İnsanın dinî hayatı Kur'an ve sünnet çizgisinde olursa ne kadar güzeldir,hele bunun yanında huzurlu bir dünyası hayatı,helal lokması iyi geçimi varsa ikisi birden ne kadar güzeldir, hem din hem dünya ikisi bir arada, fakat dünyanın hesabına din terkedilirse böyle bir dünyada da hayır yoktur, böyle bir dünyada bereket yoktur ve olamaz,zira dinin olmadığı,dinin önde olmadığı,dinin hayat olarak yaşanmadığı bir dünya bereketli bir dünya, yüz güldüren bir dünya, ahirete tarla olan bir dünya değildir.

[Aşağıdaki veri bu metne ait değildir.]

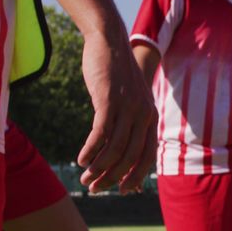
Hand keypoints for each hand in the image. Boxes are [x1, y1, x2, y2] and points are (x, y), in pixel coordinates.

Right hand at [76, 30, 157, 193]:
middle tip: (94, 188)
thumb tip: (119, 149)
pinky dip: (91, 150)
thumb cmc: (116, 74)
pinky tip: (81, 160)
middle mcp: (143, 115)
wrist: (109, 40)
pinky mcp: (109, 100)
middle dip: (112, 177)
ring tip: (84, 178)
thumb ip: (128, 122)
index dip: (135, 176)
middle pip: (130, 157)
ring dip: (99, 168)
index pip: (147, 155)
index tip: (122, 190)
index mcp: (150, 117)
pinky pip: (101, 133)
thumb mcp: (128, 100)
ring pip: (115, 148)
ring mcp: (128, 108)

Allah'ım hayatımızın ve bütün işlerimizin başı olan,koruyucusu olan, hayatımıza anlam veren dinimizi ıslah eyle, maişetimizin yeri olan dünyamızı ıslah eyle,döneceğimiz yer olan ahiretimizi de ıslah eyle, geri kalan ömrümüzü her hayrı ve iyiliği kazanmaya ve artırmaya vesile eyle, ölüm günümüzü, kelime-i tevhid söyleyerek, kelime ihlası telaffuz ederek sana kavuşacağımız en hayırlı en huzurlu en verimli en a'lâ bir gün eyle,Âmîn.